Examples of these new errors are where a prescriber selects incorrectly from a list of pre-filled prescriptions on offer to them, or where autofilled information gets carried from one prescription to another inappropriately.
“The existence of these new errors however does show us that great care must be taken when implementing health information technology,” Howlett says.
“This changing pattern of medication errors, which has also been reported in other studies looking at electronic prescribing systems, highlights the need for more funded research in this rapidly evolving area.”
Multi-million deal
Last year Sláinte Healthcare signed a multimillion-euro deal with the Beacon Hospital in Dublin to become Ireland’s first digital, paperless hospital.
The new National Children’s Hospital is intended to be almost fully digital so the technological innovations achieved at Crumlin, as well as at the other paediatric hospitals, will be important in ensuring this ambition is realised.

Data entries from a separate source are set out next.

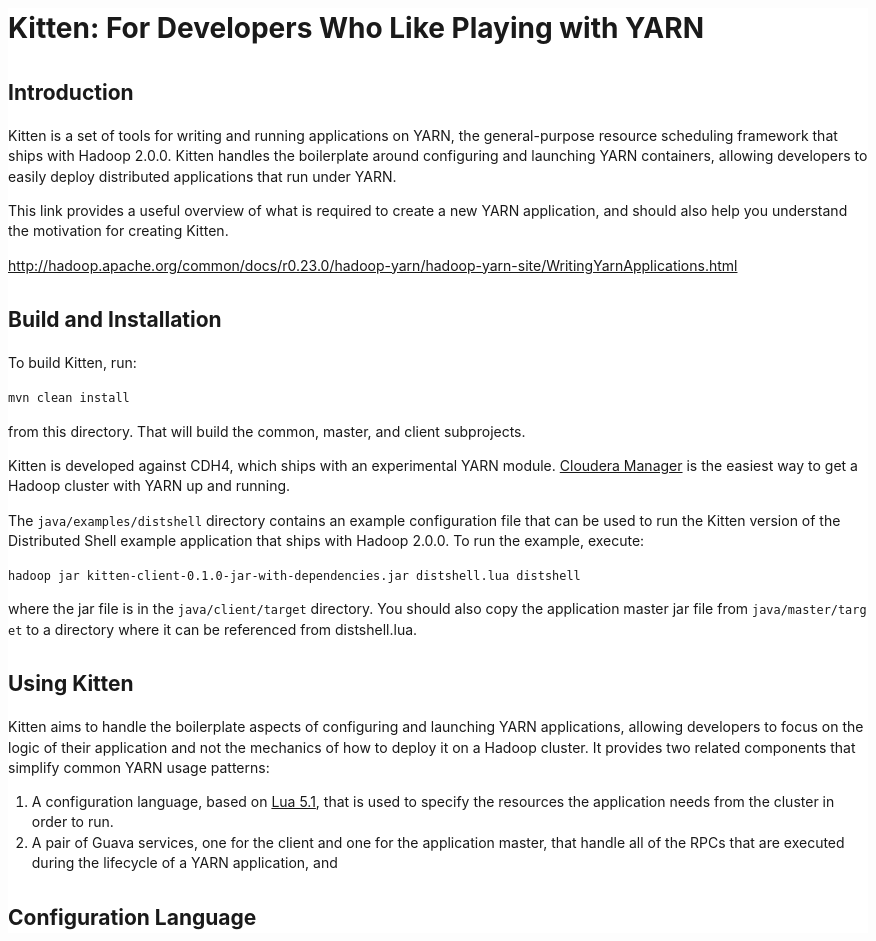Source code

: # Kitten: For Developers Who Like Playing with YARN

## Introduction

Kitten is a set of tools for writing and running applications on YARN,
the general-purpose resource scheduling framework that ships with Hadoop 2.0.0.
Kitten handles the boilerplate around configuring and launching YARN
containers, allowing developers to easily deploy distributed applications that
run under YARN.

This link provides a useful overview of what is required to create a new YARN
application, and should also help you understand the motivation for creating
Kitten.

http://hadoop.apache.org/common/docs/r0.23.0/hadoop-yarn/hadoop-yarn-site/WritingYarnApplications.html

## Build and Installation

To build Kitten, run:

	mvn clean install

from this directory. That will build the common, master, and client subprojects.

Kitten is developed against CDH4, which ships with an experimental YARN
module. [Cloudera Manager](https://ccp.cloudera.com/display/SUPPORT/Cloudera+Manager+Downloads)
is the easiest way to get a Hadoop cluster with YARN up and running.

The `java/examples/distshell` directory contains an example configuration file
that can be used to run the Kitten version of the Distributed Shell example
application that ships with Hadoop 2.0.0. To run the example, execute:

	hadoop jar kitten-client-0.1.0-jar-with-dependencies.jar distshell.lua distshell

where the jar file is in the `java/client/target` directory. You should also copy the
application master jar file from `java/master/target` to a directory where it can be
referenced from distshell.lua.

## Using Kitten

Kitten aims to handle the boilerplate aspects of configuring and launching YARN applications,
allowing developers to focus on the logic of their application and not the mechanics of how
to deploy it on a Hadoop cluster. It provides two related components that simplify
common YARN usage patterns:

1. A configuration language, based on [Lua 5.1](http://www.lua.org/manual/5.1/), that is used to specify the resources the
application needs from the cluster in order to run.
2. A pair of Guava services, one for the client and one for the application master, that handle
all of the RPCs that are executed during the lifecycle of a YARN application, and

## Configuration Language
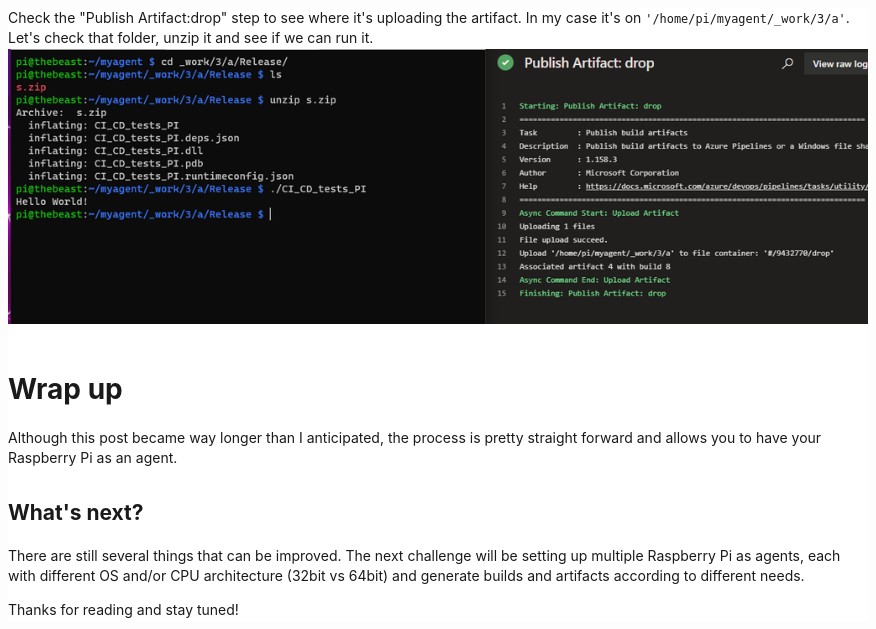 Check the "Publish Artifact:drop" step to see where it's uploading the artifact.
In my case it's on `'/home/pi/myagent/_work/3/a'`.
Let's check that folder, unzip it and see if we can run it.
![running the artifact](/img/Using-Raspberry-Pi-as-an-Azure-Agent-for-Pipelines\running_the_artifact.png)


# Wrap up
Although this post became way longer than I anticipated, the process is pretty straight forward and allows you to have your Raspberry Pi as an agent.

## What's next?
There are still several things that can be improved. The next challenge will be setting up multiple Raspberry Pi as agents, each with different OS and/or CPU architecture (32bit vs 64bit) and generate builds and artifacts according to different needs.

Thanks for reading and stay tuned!
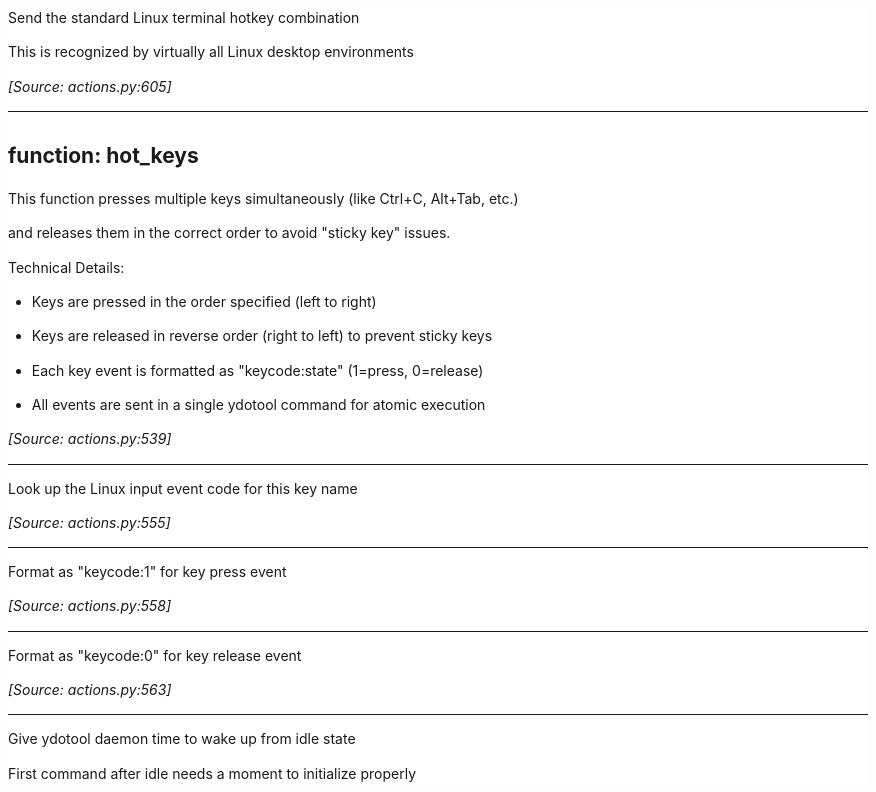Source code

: 
<a id="function:-hk_terminal-2"></a>

Send the standard Linux terminal hotkey combination

This is recognized by virtually all Linux desktop environments

*[Source: actions.py:605]*

---

## function: hot_keys

<a id="function:-hot_keys-1"></a>

This function presses multiple keys simultaneously (like Ctrl+C, Alt+Tab, etc.)

and releases them in the correct order to avoid "sticky key" issues.

Technical Details:

- Keys are pressed in the order specified (left to right)

- Keys are released in reverse order (right to left) to prevent sticky keys

- Each key event is formatted as "keycode:state" (1=press, 0=release)

- All events are sent in a single ydotool command for atomic execution

*[Source: actions.py:539]*

---

<a id="function:-hot_keys-2"></a>

Look up the Linux input event code for this key name

*[Source: actions.py:555]*

---

<a id="function:-hot_keys-3"></a>

Format as "keycode:1" for key press event

*[Source: actions.py:558]*

---

<a id="function:-hot_keys-4"></a>

Format as "keycode:0" for key release event

*[Source: actions.py:563]*

---

<a id="function:-hot_keys-5"></a>

Give ydotool daemon time to wake up from idle state

First command after idle needs a moment to initialize properly

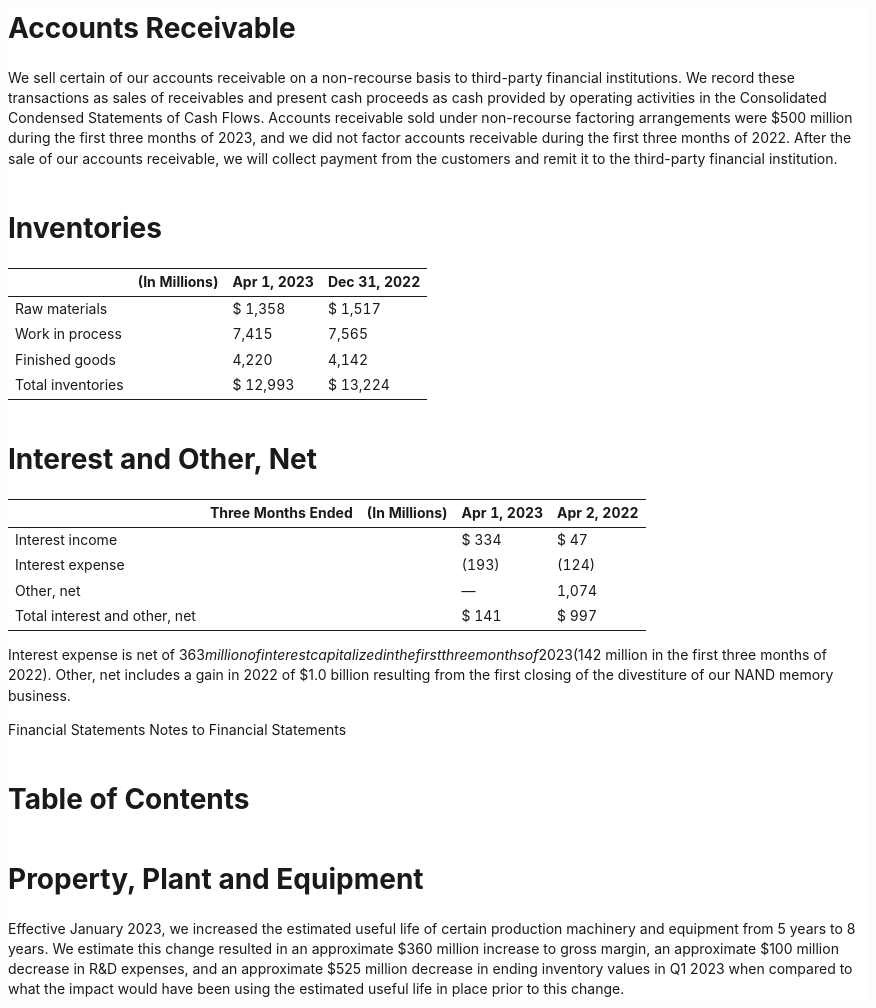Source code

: # Accounts Receivable

We sell certain of our accounts receivable on a non-recourse basis to third-party financial institutions. We record these transactions as sales of receivables and present cash proceeds as cash provided by operating activities in the Consolidated Condensed Statements of Cash Flows. Accounts receivable sold under non-recourse factoring arrangements were $500 million during the first three months of 2023, and we did not factor accounts receivable during the first three months of 2022. After the sale of our accounts receivable, we will collect payment from the customers and remit it to the third-party financial institution.

# Inventories

| |(In Millions)|Apr 1, 2023|Dec 31, 2022|
|---|---|---|---|
|Raw materials| |$ 1,358|$ 1,517|
|Work in process| |7,415|7,565|
|Finished goods| |4,220|4,142|
|Total inventories| |$ 12,993|$ 13,224|

# Interest and Other, Net

| |Three Months Ended|(In Millions)|Apr 1, 2023|Apr 2, 2022|
|---|---|---|---|---|
|Interest income| | |$ 334|$ 47|
|Interest expense| | |(193)|(124)|
|Other, net| | |—|1,074|
|Total interest and other, net| | |$ 141|$ 997|

Interest expense is net of $363 million of interest capitalized in the first three months of 2023 ($142 million in the first three months of 2022). Other, net includes a gain in 2022 of $1.0 billion resulting from the first closing of the divestiture of our NAND memory business.

Financial Statements Notes to Financial Statements
# Table of Contents

# Property, Plant and Equipment

Effective January 2023, we increased the estimated useful life of certain production machinery and equipment from 5 years to 8 years. We estimate this change resulted in an approximate $360 million increase to gross margin, an approximate $100 million decrease in R&D expenses, and an approximate $525 million decrease in ending inventory values in Q1 2023 when compared to what the impact would have been using the estimated useful life in place prior to this change.
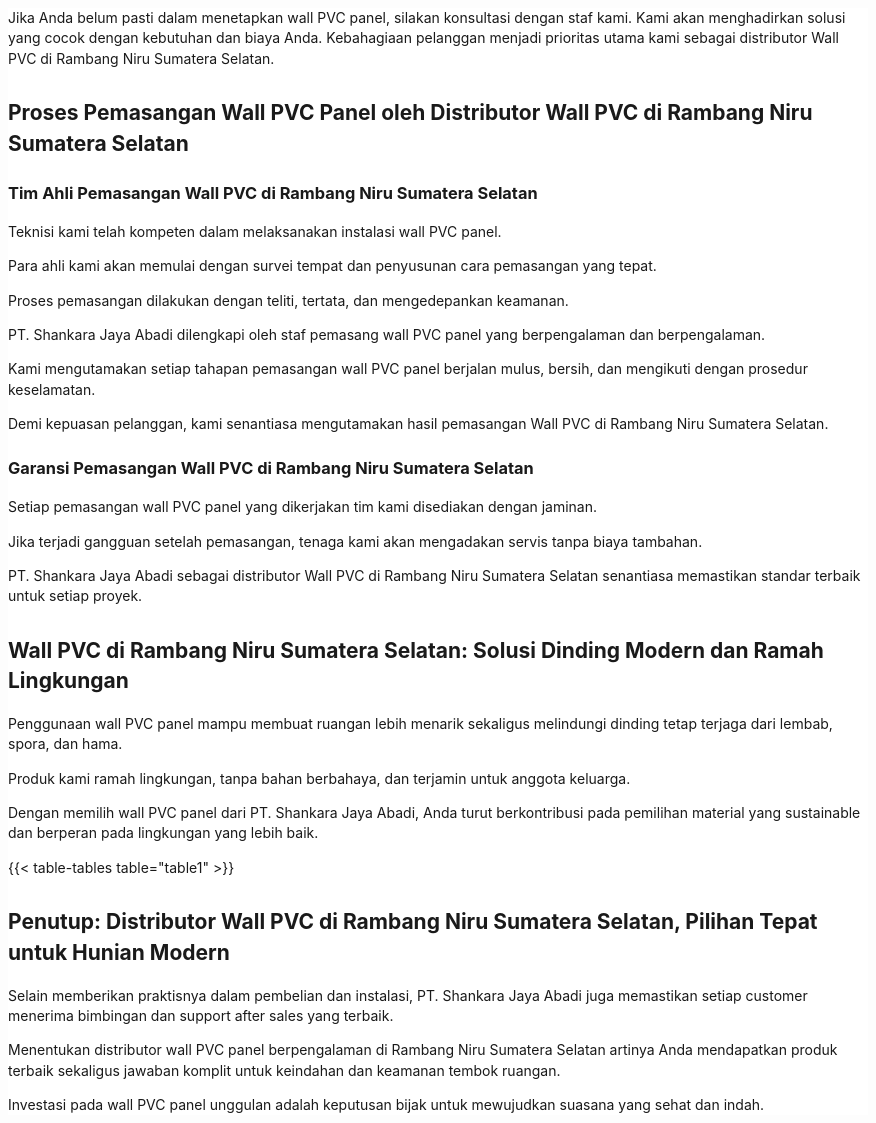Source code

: Jika Anda belum pasti dalam menetapkan wall PVC panel, silakan konsultasi dengan staf kami. Kami akan menghadirkan solusi yang cocok dengan kebutuhan dan biaya Anda. Kebahagiaan pelanggan menjadi prioritas utama kami sebagai distributor Wall PVC di Rambang Niru Sumatera Selatan.

## Proses Pemasangan Wall PVC Panel oleh Distributor Wall PVC di Rambang Niru Sumatera Selatan

### Tim Ahli Pemasangan Wall PVC di Rambang Niru Sumatera Selatan

Teknisi kami telah kompeten dalam melaksanakan instalasi wall PVC panel.

Para ahli kami akan memulai dengan survei tempat dan penyusunan cara pemasangan yang tepat.

Proses pemasangan dilakukan dengan teliti, tertata, dan mengedepankan keamanan.

PT. Shankara Jaya Abadi dilengkapi oleh staf pemasang wall PVC panel yang berpengalaman dan berpengalaman.

Kami mengutamakan setiap tahapan pemasangan wall PVC panel berjalan mulus, bersih, dan mengikuti dengan prosedur keselamatan.

Demi kepuasan pelanggan, kami senantiasa mengutamakan hasil pemasangan Wall PVC di Rambang Niru Sumatera Selatan.

### Garansi Pemasangan Wall PVC di Rambang Niru Sumatera Selatan

Setiap pemasangan wall PVC panel yang dikerjakan tim kami disediakan dengan jaminan.

Jika terjadi gangguan setelah pemasangan, tenaga kami akan mengadakan servis tanpa biaya tambahan.

PT. Shankara Jaya Abadi sebagai distributor Wall PVC di Rambang Niru Sumatera Selatan senantiasa memastikan standar terbaik untuk setiap proyek.

## Wall PVC di Rambang Niru Sumatera Selatan: Solusi Dinding Modern dan Ramah Lingkungan

Penggunaan wall PVC panel mampu membuat ruangan lebih menarik sekaligus melindungi dinding tetap terjaga dari lembab, spora, dan hama.

Produk kami ramah lingkungan, tanpa bahan berbahaya, dan terjamin untuk anggota keluarga.

Dengan memilih wall PVC panel dari PT. Shankara Jaya Abadi, Anda turut berkontribusi pada pemilihan material yang sustainable dan berperan pada lingkungan yang lebih baik.

{{< table-tables table="table1" >}}

## Penutup: Distributor Wall PVC di Rambang Niru Sumatera Selatan, Pilihan Tepat untuk Hunian Modern

Selain memberikan praktisnya dalam pembelian dan instalasi, PT. Shankara Jaya Abadi juga memastikan setiap customer menerima bimbingan dan support after sales yang terbaik.

Menentukan distributor wall PVC panel berpengalaman di Rambang Niru Sumatera Selatan artinya Anda mendapatkan produk terbaik sekaligus jawaban komplit untuk keindahan dan keamanan tembok ruangan.

Investasi pada wall PVC panel unggulan adalah keputusan bijak untuk mewujudkan suasana yang sehat dan indah.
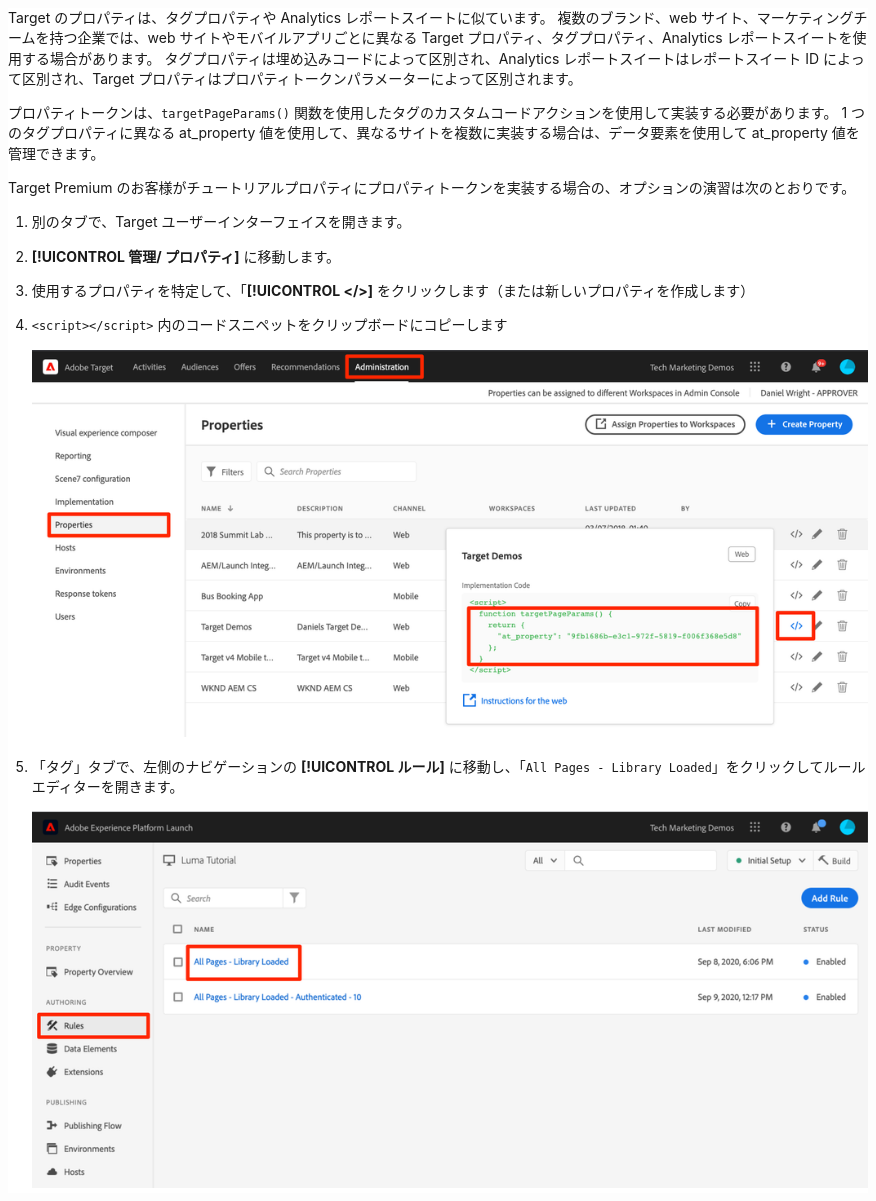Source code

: Target のプロパティは、タグプロパティや Analytics レポートスイートに似ています。 複数のブランド、web サイト、マーケティングチームを持つ企業では、web サイトやモバイルアプリごとに異なる Target プロパティ、タグプロパティ、Analytics レポートスイートを使用する場合があります。 タグプロパティは埋め込みコードによって区別され、Analytics レポートスイートはレポートスイート ID によって区別され、Target プロパティはプロパティトークンパラメーターによって区別されます。


プロパティトークンは、`targetPageParams()` 関数を使用したタグのカスタムコードアクションを使用して実装する必要があります。 1 つのタグプロパティに異なる at_property 値を使用して、異なるサイトを複数に実装する場合は、データ要素を使用して at_property 値を管理できます。

Target Premium のお客様がチュートリアルプロパティにプロパティトークンを実装する場合の、オプションの演習は次のとおりです。

1. 別のタブで、Target ユーザーインターフェイスを開きます。

1. **[!UICONTROL 管理/ プロパティ]** に移動します。

1. 使用するプロパティを特定して、「**[!UICONTROL &lt;/>]** をクリックします（または新しいプロパティを作成します）

1. `<script></script>` 内のコードスニペットをクリップボードにコピーします

   ![Adobe Target インターフェイスからのプロパティトークンの取得](images/target-addATProperty-targetProperties.png)

1. 「タグ」タブで、左側のナビゲーションの **[!UICONTROL ルール]** に移動し、「`All Pages - Library Loaded`」をクリックしてルールエディターを開きます。

   ![すべてのページを開く — ライブラリ読み込み済みルール](images/target-editRule.png)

Plans for both community and hospital pharmacy are contained in the national e-Health strategy, which is finally being rolled out by the HSE.
Part of the strategy and central to the electronic prescribing agenda is the creation of a single drug file for Ireland, which will enable medicines, regardless of geography or setting, to be recorded in the same way against a national coded system.
This project, as well as other initiatives under the strategy, is still in its early stages, but offers hope that the fragmentary manner in which hospital IT systems have developed in the past may be coming to an end.
The further implementation of electronic prescribing and other pharmacy informatics systems in Irish hospitals will require not only considerable capital investment, but also the participation of hospital pharmacists with the requisite technological expertise. It will also require a determination from healthcare management to bring the State’s healthcare infrastructure into the 21st century.